> **Passage retenu**:
---*---

Avec la direction et les prestataires, ThéâtriCité et Greenworking, Renaud Dalmar a contribué à l’élaboration des saynètes et participe à chaque session. « Nous avons déjà formé plus de 2 000 personnes, au siège et en région, puisque nous nous déplaçons dans les antennes régionales de France Bleu. » S’il constate des réactions très diverses d’un groupe à l’autre, le sujet demeure extrêmement sensible : « Partout, la réalité dépasse la fiction ! Certaines personnes se mettent à pleurer ou quittent la pièce parce qu’elles revivent des situations douloureuses. Inversement, d’autres se voient enfin autoriser à parler de ce qu’elles vivent ou ont vécu. Dans tous les cas, la parole se libère, et cela nous permet de leur venir en aide. »

Trois scénarios de quelques minutes

« Nous avons coécrit les scènes à partir des situations le plus fréquemment signalées à Radio France », poursuit Renaud. Trois scénarios ont été retenus.
Le premier se réfère au sexisme ordinaire : un salarié en CDI s’adresse à une jeune femme, récemment arrivée : « Quoi ? T’es en CDD et ils t’ont confié la campagne de com’ du ministère de la Défense ? Mais tu parles tout bas et personne ne t’entend en réunion ! Tu as accepté ? Tu sais, ce sont des coriaces à l’Armée, ça ne va pas être une partie de plaisir ! »
Une deuxième séquence met en scène ce qui est juridiquement défini comme du harcèlement sexuel environnemental : un homme use d’un langage cru et assumé que, sous couvert d’humour, il banalise auprès d’une collègue. « C’est comme ça dans la com’. On n’est pas des coincés ! »

---*---

> **Consigne 1**: Recopiez, s'il vous plaît, le passage sur les saynètes de Radio France en commençant à « Trois scénarios de » et en terminant à « ont été retenus. ».
> **Consigne 2**: Relevez dans le passage toutes les phrases interrogatives que le salarié en CDI adresse à la jeune femme dans le premier scénario.
Vous n'aurez pas besoin de la liste pour ce travail.

(Données enregistrées)
---*---

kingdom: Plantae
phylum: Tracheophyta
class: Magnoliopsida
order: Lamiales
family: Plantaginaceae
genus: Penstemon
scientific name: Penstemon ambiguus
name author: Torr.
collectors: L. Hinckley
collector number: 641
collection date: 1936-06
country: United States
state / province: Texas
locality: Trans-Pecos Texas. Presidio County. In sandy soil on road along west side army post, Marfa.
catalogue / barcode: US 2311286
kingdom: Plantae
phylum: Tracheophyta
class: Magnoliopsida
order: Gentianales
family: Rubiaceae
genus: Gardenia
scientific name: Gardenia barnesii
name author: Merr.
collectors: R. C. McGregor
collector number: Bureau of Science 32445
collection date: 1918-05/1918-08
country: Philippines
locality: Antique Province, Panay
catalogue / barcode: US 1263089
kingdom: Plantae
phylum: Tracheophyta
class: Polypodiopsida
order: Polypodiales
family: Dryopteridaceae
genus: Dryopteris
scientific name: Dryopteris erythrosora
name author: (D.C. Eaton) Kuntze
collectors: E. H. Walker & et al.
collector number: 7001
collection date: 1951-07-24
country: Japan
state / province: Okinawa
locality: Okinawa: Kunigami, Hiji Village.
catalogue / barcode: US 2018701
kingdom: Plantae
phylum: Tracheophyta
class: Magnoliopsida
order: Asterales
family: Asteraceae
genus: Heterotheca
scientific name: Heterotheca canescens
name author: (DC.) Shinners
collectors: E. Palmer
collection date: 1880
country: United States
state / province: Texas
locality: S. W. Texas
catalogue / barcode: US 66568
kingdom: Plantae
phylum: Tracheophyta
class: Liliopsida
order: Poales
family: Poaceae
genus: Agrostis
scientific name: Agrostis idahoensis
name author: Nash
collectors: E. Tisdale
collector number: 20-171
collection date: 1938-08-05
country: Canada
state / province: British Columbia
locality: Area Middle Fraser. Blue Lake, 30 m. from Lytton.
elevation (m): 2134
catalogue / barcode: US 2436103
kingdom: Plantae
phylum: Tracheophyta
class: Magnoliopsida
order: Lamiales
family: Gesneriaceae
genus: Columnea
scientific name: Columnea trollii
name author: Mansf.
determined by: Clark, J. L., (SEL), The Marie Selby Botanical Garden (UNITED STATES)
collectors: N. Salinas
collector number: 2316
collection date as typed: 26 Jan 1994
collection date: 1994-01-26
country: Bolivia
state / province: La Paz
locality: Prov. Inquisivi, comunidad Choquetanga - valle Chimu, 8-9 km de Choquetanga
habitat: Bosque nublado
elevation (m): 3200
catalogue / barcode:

---*---

> **Zone de réponse 1**:
Trois scénarios de quelques minutes

« Nous avons coécrit les scènes à partir des situations le plus fréquemment signalées à Radio France », poursuit Renaud. Trois scénarios ont été retenus.

> **Zone de réponse 2**:
- Quoi ?
- T'es en CDD et ils t'ont confié la campagne de com' du ministère de la Défense ?
- Tu as accepté ?